2. “THERE’S A TRICK TO LAYING OUT THE FOOD”


Experienced caterers have found that there is a curious pattern in people’s consumption. Generally, they eat the most from the dishes closest to the place where the plates are kept. As they move away, plates get filled up and they lose interest, unless they are particularly savvy about what they want. So, caterers who have stinged on the expensive mutton vindaloo will make sure it is placed at the very end and then count on food fatigue. If it is Thai food, the order of placement would go something like this: you would put the rice first, then the vegetable curry, then some more vegetables, and finally the chicken and prawns. If the live pasta counter is all the way at the end of the line, you can calmly get away with being frugal on the fussilli and know that it won’t run short.
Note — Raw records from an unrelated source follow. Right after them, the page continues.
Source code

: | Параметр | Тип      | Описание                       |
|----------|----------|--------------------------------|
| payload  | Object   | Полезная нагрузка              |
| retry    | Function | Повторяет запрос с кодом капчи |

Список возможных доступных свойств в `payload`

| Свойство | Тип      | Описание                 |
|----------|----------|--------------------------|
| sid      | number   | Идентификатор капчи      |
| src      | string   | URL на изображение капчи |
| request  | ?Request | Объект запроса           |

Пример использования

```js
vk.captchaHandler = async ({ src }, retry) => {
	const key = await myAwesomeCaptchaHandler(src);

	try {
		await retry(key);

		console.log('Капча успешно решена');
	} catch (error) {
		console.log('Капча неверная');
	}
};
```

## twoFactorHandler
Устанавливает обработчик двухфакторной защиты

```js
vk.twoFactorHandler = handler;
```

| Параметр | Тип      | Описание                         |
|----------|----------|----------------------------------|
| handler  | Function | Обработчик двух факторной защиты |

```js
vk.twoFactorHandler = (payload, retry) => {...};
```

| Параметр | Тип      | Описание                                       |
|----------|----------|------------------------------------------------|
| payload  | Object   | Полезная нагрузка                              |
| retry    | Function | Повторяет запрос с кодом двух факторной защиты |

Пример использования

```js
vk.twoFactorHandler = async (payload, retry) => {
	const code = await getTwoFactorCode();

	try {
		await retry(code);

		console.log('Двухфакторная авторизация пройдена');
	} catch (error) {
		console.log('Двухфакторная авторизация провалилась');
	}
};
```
Caterers save a lot of money on this carefully planned food chain. Some dishes are definitely more expensive than others. For instance, South Indian food is the cheapest because it generally consists of two ingredients—rice and daal. Chinese comes pretty close because you can pad almost every thing with corn-flour and add lots of ajinomoto to make sure it tastes good. Expect the prawn curry to be at the end of the table.
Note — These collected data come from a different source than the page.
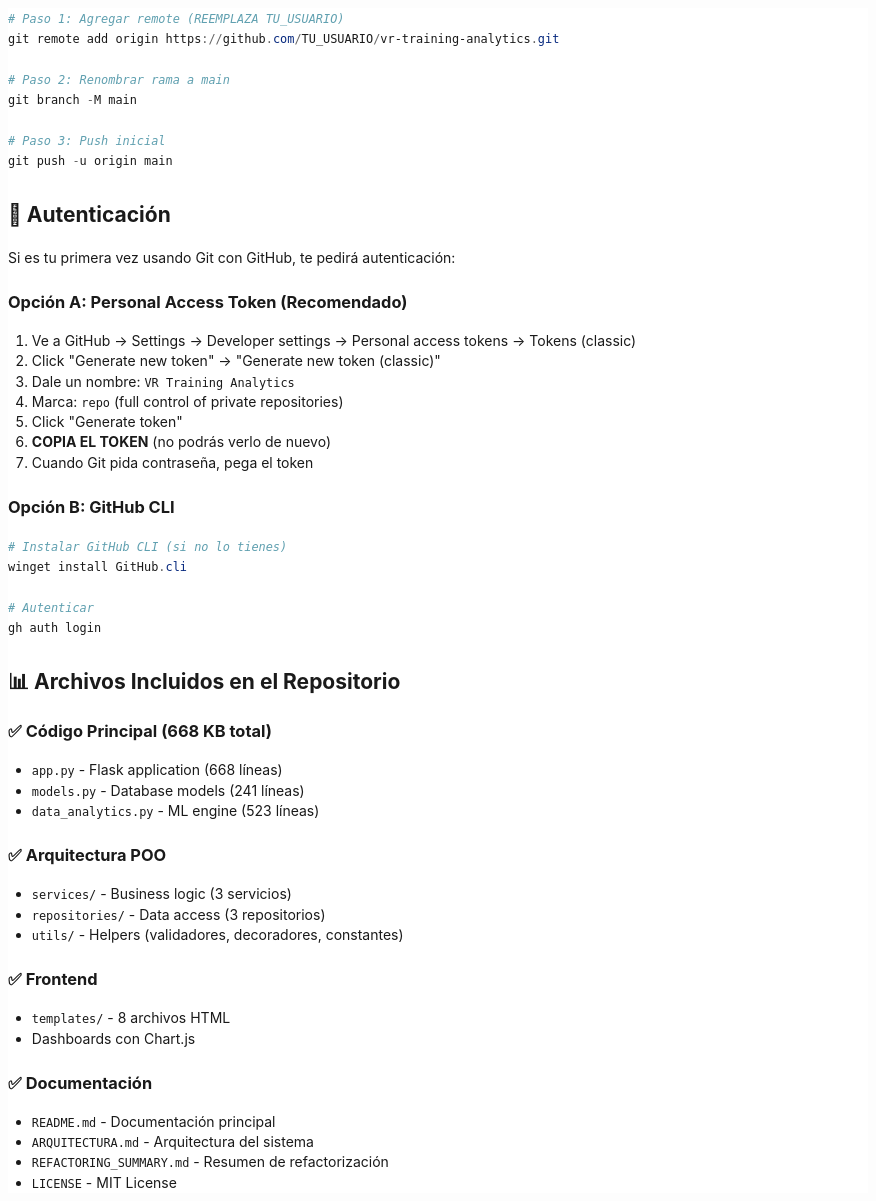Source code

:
 ```powershell
# Paso 1: Agregar remote (REEMPLAZA TU_USUARIO)
git remote add origin https://github.com/TU_USUARIO/vr-training-analytics.git

# Paso 2: Renombrar rama a main
git branch -M main

# Paso 3: Push inicial
git push -u origin main
```

## 🔐 Autenticación

Si es tu primera vez usando Git con GitHub, te pedirá autenticación:

### Opción A: Personal Access Token (Recomendado)
1. Ve a GitHub → Settings → Developer settings → Personal access tokens → Tokens (classic)
2. Click "Generate new token" → "Generate new token (classic)"
3. Dale un nombre: `VR Training Analytics`
4. Marca: `repo` (full control of private repositories)
5. Click "Generate token"
6. **COPIA EL TOKEN** (no podrás verlo de nuevo)
7. Cuando Git pida contraseña, pega el token

### Opción B: GitHub CLI
```powershell
# Instalar GitHub CLI (si no lo tienes)
winget install GitHub.cli

# Autenticar
gh auth login
```

## 📊 Archivos Incluidos en el Repositorio

### ✅ Código Principal (668 KB total)
- `app.py` - Flask application (668 líneas)
- `models.py` - Database models (241 líneas)
- `data_analytics.py` - ML engine (523 líneas)

### ✅ Arquitectura POO
- `services/` - Business logic (3 servicios)
- `repositories/` - Data access (3 repositorios)
- `utils/` - Helpers (validadores, decoradores, constantes)

### ✅ Frontend
- `templates/` - 8 archivos HTML
- Dashboards con Chart.js

### ✅ Documentación
- `README.md` - Documentación principal
- `ARQUITECTURA.md` - Arquitectura del sistema
- `REFACTORING_SUMMARY.md` - Resumen de refactorización
- `LICENSE` - MIT License
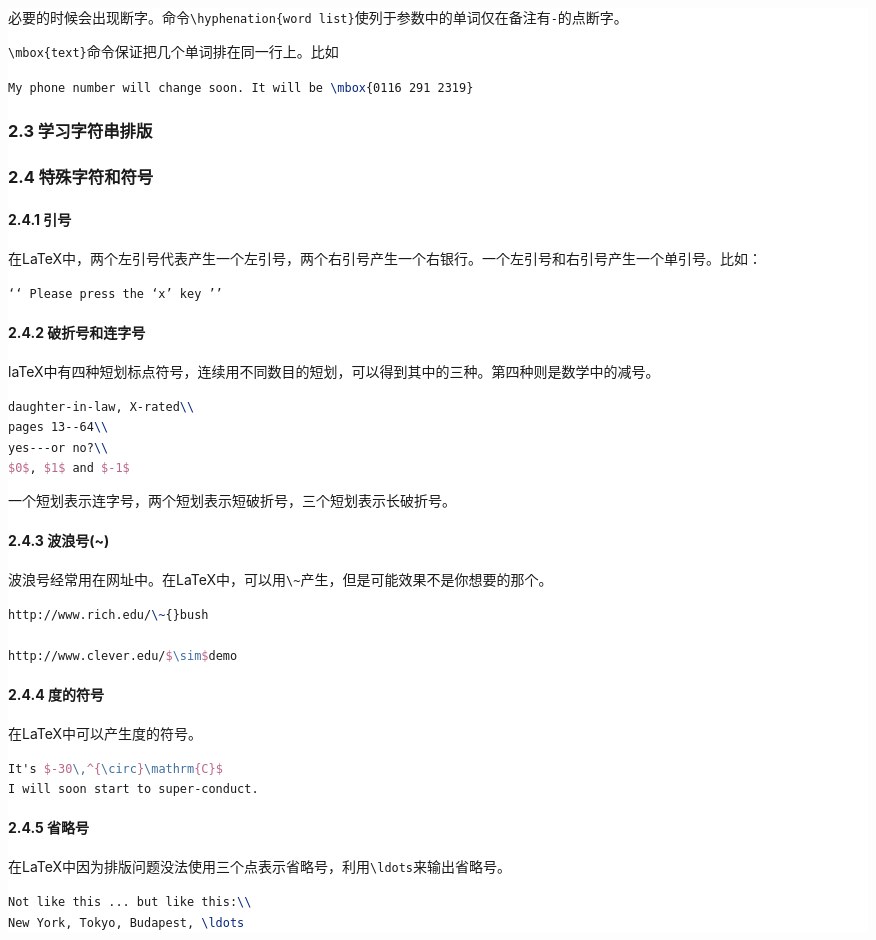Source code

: 必要的时候会出现断字。命令`\hyphenation{word list}`使列于参数中的单词仅在备注有`-`的点断字。

`\mbox{text}`命令保证把几个单词排在同一行上。比如

```latex
My phone number will change soon. It will be \mbox{0116 291 2319}
```

### 2.3 学习字符串排版

### 2.4 特殊字符和符号

#### 2.4.1 引号

在LaTeX中，两个左引号代表产生一个左引号，两个右引号产生一个右银行。一个左引号和右引号产生一个单引号。比如：

```latex
‘‘ Please press the ‘x’ key ’’
```

#### 2.4.2 破折号和连字号

laTeX中有四种短划标点符号，连续用不同数目的短划，可以得到其中的三种。第四种则是数学中的减号。

```latex
daughter-in-law, X-rated\\
pages 13--64\\
yes---or no?\\
$0$, $1$ and $-1$
```

一个短划表示连字号，两个短划表示短破折号，三个短划表示长破折号。

#### 2.4.3 波浪号(~)

波浪号经常用在网址中。在LaTeX中，可以用`\~`产生，但是可能效果不是你想要的那个。

```latex
http://www.rich.edu/\~{}bush

http://www.clever.edu/$\sim$demo
```

#### 2.4.4 度的符号

在LaTeX中可以产生度的符号。

```latex
It's $-30\,^{\circ}\mathrm{C}$
I will soon start to super-conduct.
```

#### 2.4.5 省略号

在LaTeX中因为排版问题没法使用三个点表示省略号，利用`\ldots`来输出省略号。

```latex
Not like this ... but like this:\\
New York, Tokyo, Budapest, \ldots
```
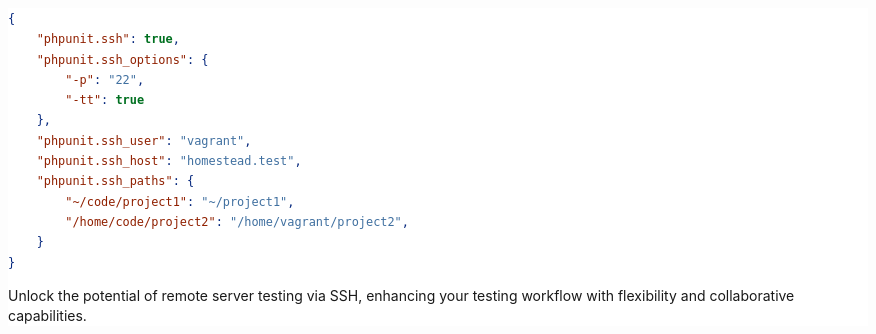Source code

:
 ```json
{
    "phpunit.ssh": true,
    "phpunit.ssh_options": {
        "-p": "22",
        "-tt": true
    },
    "phpunit.ssh_user": "vagrant",
    "phpunit.ssh_host": "homestead.test",
    "phpunit.ssh_paths": {
        "~/code/project1": "~/project1",
        "/home/code/project2": "/home/vagrant/project2",
    }
}
```

Unlock the potential of remote server testing via SSH, enhancing your testing workflow with flexibility and collaborative capabilities.
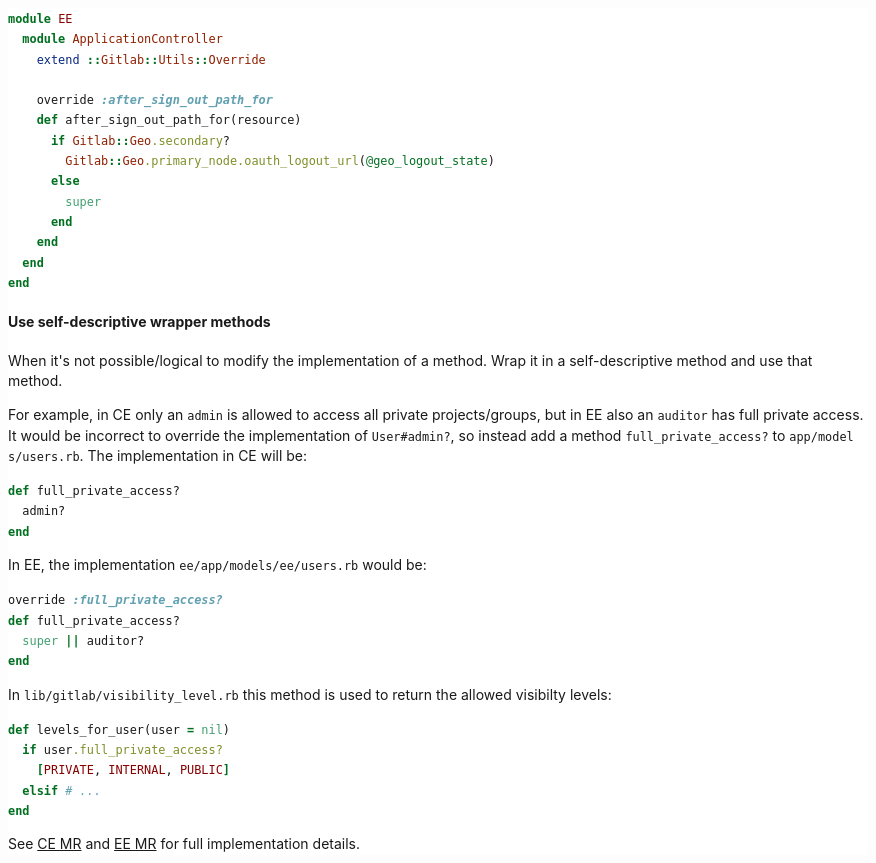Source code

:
 ```ruby
module EE
  module ApplicationController
    extend ::Gitlab::Utils::Override

    override :after_sign_out_path_for
    def after_sign_out_path_for(resource)
      if Gitlab::Geo.secondary?
        Gitlab::Geo.primary_node.oauth_logout_url(@geo_logout_state)
      else
        super
      end
    end
  end
end
```

[`extend ::Gitlab::Utils::Override`]: utilities.md#override

#### Use self-descriptive wrapper methods

When it's not possible/logical to modify the implementation of a
method. Wrap it in a self-descriptive method and use that method.

For example, in CE only an `admin` is allowed to access all private
projects/groups, but in EE also an `auditor` has full private
access. It would be incorrect to override the implementation of
`User#admin?`, so instead add a method `full_private_access?` to
`app/models/users.rb`. The implementation in CE will be:

```ruby
def full_private_access?
  admin?
end
```

In EE, the implementation `ee/app/models/ee/users.rb` would be:

```ruby
override :full_private_access?
def full_private_access?
  super || auditor?
end
```

In `lib/gitlab/visibility_level.rb` this method is used to return the
allowed visibilty levels:

```ruby
def levels_for_user(user = nil)
  if user.full_private_access?
    [PRIVATE, INTERNAL, PUBLIC]
  elsif # ...
end
```

See [CE MR][ce-mr-full-private] and [EE MR][ee-mr-full-private] for
full implementation details.


[ee-as-ce]: https://gitlab.com/gitlab-org/gitlab-ee/issues/2500
[single code base]: https://gitlab.com/gitlab-org/gitlab-ee/issues/2952#note_41016454
[ce-mr-full-private]: https://gitlab.com/gitlab-org/gitlab-ce/merge_requests/12373
[ee-mr-full-private]: https://gitlab.com/gitlab-org/gitlab-ee/merge_requests/2199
3. “STARTERS AND LESS IS THE WAY TO GO”


A caterer confides that the best place to get away with lesser servings is on starters. The way to do it is to make sure that the tray of, say, liver pate and crackers goes out at far greater intervals than the plate of sesame toast and mushrooms.
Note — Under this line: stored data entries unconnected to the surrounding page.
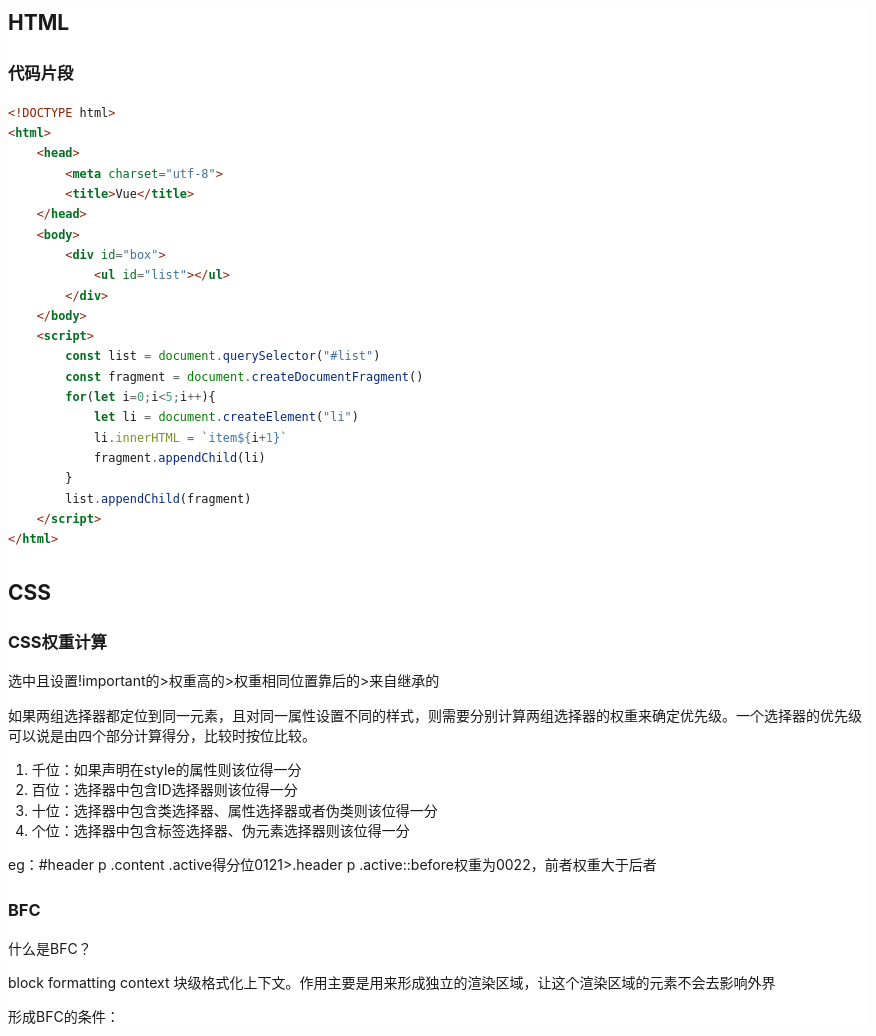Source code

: ## HTML

### 代码片段

```html
<!DOCTYPE html>
<html>
	<head>
		<meta charset="utf-8">
		<title>Vue</title>
	</head>
	<body>
		<div id="box">
			<ul id="list"></ul>
		</div>
	</body>
	<script>
		const list = document.querySelector("#list")
		const fragment = document.createDocumentFragment()
		for(let i=0;i<5;i++){
			let li = document.createElement("li")
			li.innerHTML = `item${i+1}`
			fragment.appendChild(li)
		}
		list.appendChild(fragment)
	</script>
</html>
```



## CSS

### CSS权重计算

选中且设置!important的>权重高的>权重相同位置靠后的>来自继承的

如果两组选择器都定位到同一元素，且对同一属性设置不同的样式，则需要分别计算两组选择器的权重来确定优先级。一个选择器的优先级可以说是由四个部分计算得分，比较时按位比较。

1. 千位：如果声明在style的属性则该位得一分
2. 百位：选择器中包含ID选择器则该位得一分
3. 十位：选择器中包含类选择器、属性选择器或者伪类则该位得一分
4. 个位：选择器中包含标签选择器、伪元素选择器则该位得一分

eg：#header p .content .active得分位0121>.header p .active::before权重为0022，前者权重大于后者

### BFC

什么是BFC？

block formatting context 块级格式化上下文。作用主要是用来形成独立的渲染区域，让这个渲染区域的元素不会去影响外界

形成BFC的条件：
The other key thing, says a caterer insisting on confidentiality for obvious reasons, is to make sure that the host gets served the good stuff regularly so he or she thinks that everything is in order. “We actually train our waiters to keep the host or hostess happy,” says the caterer.


4. “WE COOK UNDER GROSS CONDITIONS”


If it’s a big outdoor catering event, you can safely expect to consume vast quantities of e-coli along with your food. You can only imagine what the back-end operations would be like, whether it is the cooking or the washing. In a city like Mumbai, very few kitchens can accommodate mass-scale cooking. So the kitchen venue tends to be a maidan or football field, with no refrigeration, or proper covering. The yummy crunchy thingy in your vegetable kolhapuri may well be a grasshopper or beetle (but at least you are on a protein diet).


Says food-man Moshe Shek, “Be thankful that the wedding season is in December. At least in this weather, there are less chances of your food rotting in the heat.” As for clean dishes? Well, there is no running water, so don’t expect the earth. The glasses are usually the worst offenders. Don’t be offended if your guests carry their own water. Because even if you’re serving bottled water, you have no control over the lipstick marks on the glasses.

5. “WHO SAID WE WERE GOOD AT MATH?”


It’s the oldest trick in the book. You ordered food for 100, but the caterer ends up billing you for 120, and you have no way of verifying the fact because you don’t know how many people have eaten. Nowadays, more and more party hosts tend to position their own person at the point where the plates are dispensed to count the number of heads. In fact, caterers complain that some cheap customers tend to do the reverse, which is under-count the number of plates that went out.